[Sección del documento]

La baja inflación en el país, al menos en lo que respecta al precio de algunos alimentos de la canasta familiar, puede explicarse en parte por los bajos ingresos de las familias agricultoras. Éstas trabajan en situaciones precarias y prácticamente subvencionan la alimentación de la población, sostienen dos analistas con base en un estudio.
«Mantenemos una inflación baja porque estamos importando muchos productos, pero también porque pagamos menos a los productores internos. Entonces, los productores internos están efectivamente subvencionando el precio bajo de los alimentos», señaló la socióloga y directora del Instituto de Investigaciones Socio Económicas de la UCB La Paz, Fernanda Wanderley.
Ella, junto a otros investigadores como Carola Tito Velarde, publicó el estudio denominado «Contribución de la agricultora familiar campesina indígena a la producción y consumo de alimentos en Bolivia».
El mismo también fue citado por el economista Mauricio Medinaceli, quien en su cuenta de Facebook señaló que «parece que buena parte de la baja inflación que tenemos en el país descansa (como peso profundo) en estas familias». Añadió que si bien estos productores pudieron beneficiarse a la vez de otras subvenciones —como la de los combustibles—, también se enfrentan a un costo de vida cada vez más elevado.
Algunos de estos productores pueden tener ingresos de 540 bolivianos mensuales, se resalta en el estudio. Wanderley dijo que el nivel de pobreza en el que viven estas familias del área rural, sumadas a la falta de estímulos para la producción, fomenta la migración del campo a la ciudad.
El aporte de estas familias a la producción de alimentos es considerable. El estudio halló, considerando 38 productos de la canasta familiar, que el 61 por ciento de éstos son cultivados por estas familias, el 38 por ciento vendría de la importación y el 1 por ciento de la llamada agricultura empresarial.

[/Sección del documento]
[Datos de entrada]

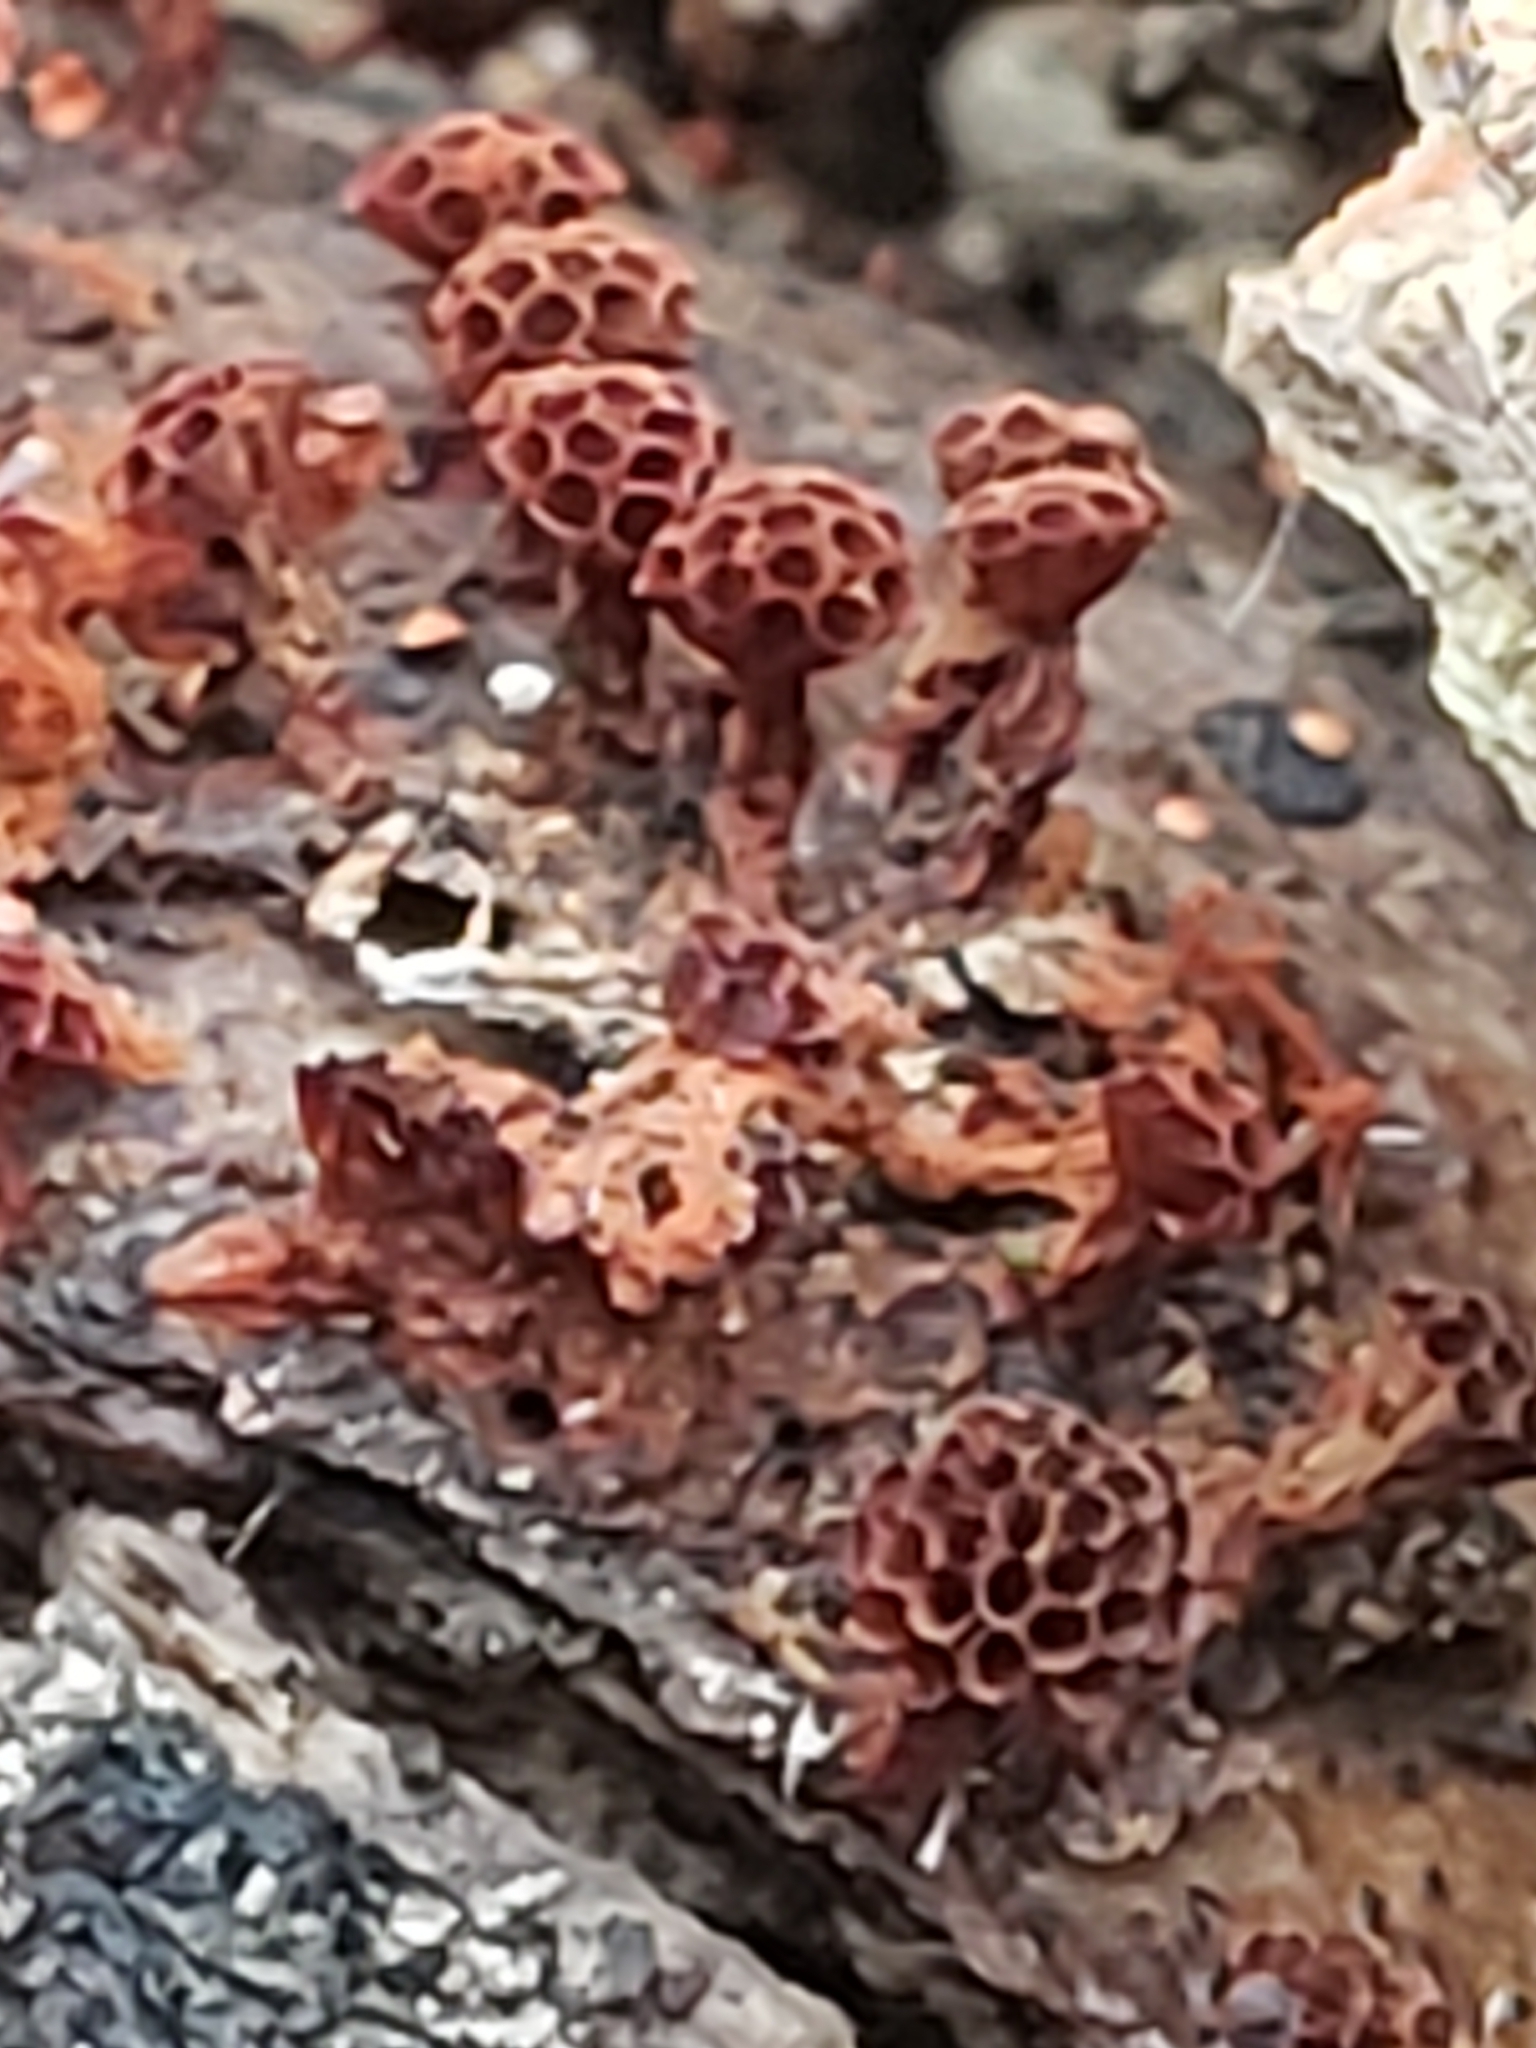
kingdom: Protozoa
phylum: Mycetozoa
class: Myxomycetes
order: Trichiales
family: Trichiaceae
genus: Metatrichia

[/Datos de entrada]
[Datos de entrada]

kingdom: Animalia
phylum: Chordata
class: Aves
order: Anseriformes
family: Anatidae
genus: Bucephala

[/Datos de entrada]

Preguntas de estudio
1 > Resume en dos oraciones el texto sobre la inflación y las familias agricultoras.
2 > Prosigue el texto sobre la inflación y las familias agricultoras a partir de su última oración.

Respuestas escritas
1 > Según dos analistas que se basan en un estudio, la baja inflación en el precio de algunos alimentos de la canasta familiar se explica en parte por los bajos ingresos de las familias agricultoras, que trabajan en condiciones precarias y subvencionan en la práctica la alimentación de la población. El estudio, publicado por Fernanda Wanderley y otros investigadores, señala que algunos de estos productores ganan 540 bolivianos al mes y que de 38 productos de la canasta familiar el 61 por ciento lo cultivan estas familias, el 38 por ciento se importa y el 1 por ciento proviene de la agricultura empresarial.

2 >
Además, la agricultura familiar absorbe el 95 por ciento de la mano de obra del sector agrícola, el 5 por ciento restante corresponde al sector empresarial, de un total de 3,2 millones de trabajadores.
Propuestas
Wanderley indicó que, para mejorar la situación de estas familias agricultoras, se debe aplicar una estrategia de fomento de su producción, en lugar de apostar por «medidas fragmentarias» que ayudan de forma esporádica.
La socióloga afirmó que “hace falta valorizar mucho más estos alimentos «saludables sin agrotóxicos».
Sin embargo, Medinacelli agregó que la exportación también puede ser una respuesta.
Tres factores para reducidas ganancias
Los bajos ingresos de los productores familiares se deben a múltiples factores, entre éstos, la investigadora Fernanda Wanderley destacó tres:
El rol de intermediarios que absorbe «una parte importante de ingresos». El precio al que estas familias venden sus productos no considera todos los costos de producción.
El tipo de cambio fijo del boliviano fomenta la importación (vía legal y por contrabando) de alimentos a precios bajos que compiten contra la producción de estas familias.
Según Wanderley, si esta tendencia continúa, se podría perder una importante parte de la producción nacional en área rural.